Data to process:
════

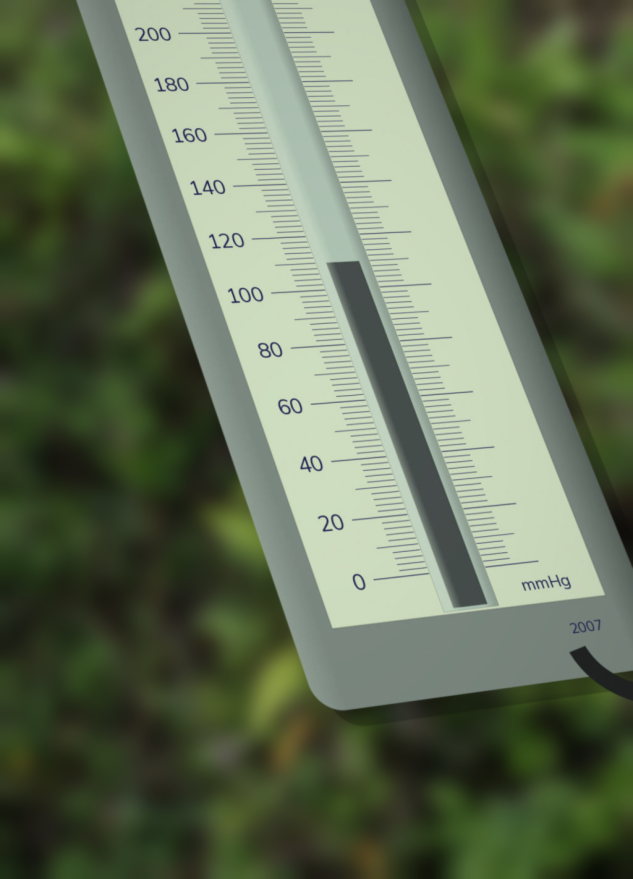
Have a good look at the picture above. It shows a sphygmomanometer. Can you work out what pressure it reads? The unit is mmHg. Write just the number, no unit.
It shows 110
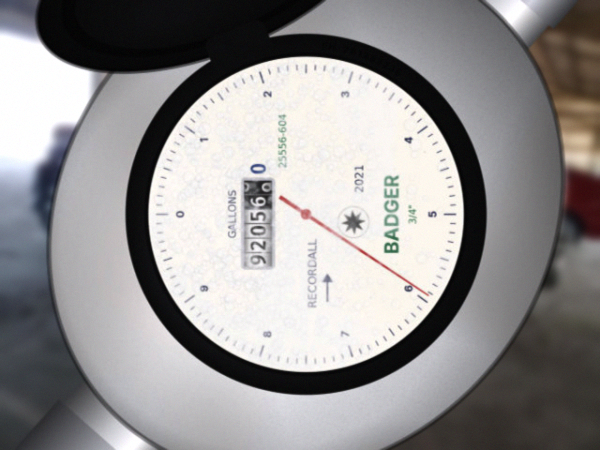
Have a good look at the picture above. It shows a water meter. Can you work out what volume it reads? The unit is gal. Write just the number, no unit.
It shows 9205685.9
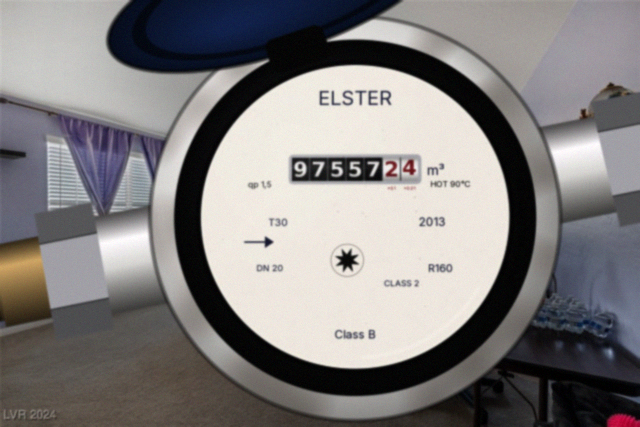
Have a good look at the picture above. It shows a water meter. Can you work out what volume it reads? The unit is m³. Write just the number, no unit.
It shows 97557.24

════

Can you copy every one of the items above word for word, leaving out the pictures?

Solution to the exercise:
Have a good look at the picture above. It shows a sphygmomanometer. Can you work out what pressure it reads? The unit is mmHg. Write just the number, no unit.
It shows 110
Have a good look at the picture above. It shows a water meter. Can you work out what volume it reads? The unit is gal. Write just the number, no unit.
It shows 9205685.9
Have a good look at the picture above. It shows a water meter. Can you work out what volume it reads? The unit is m³. Write just the number, no unit.
It shows 97557.24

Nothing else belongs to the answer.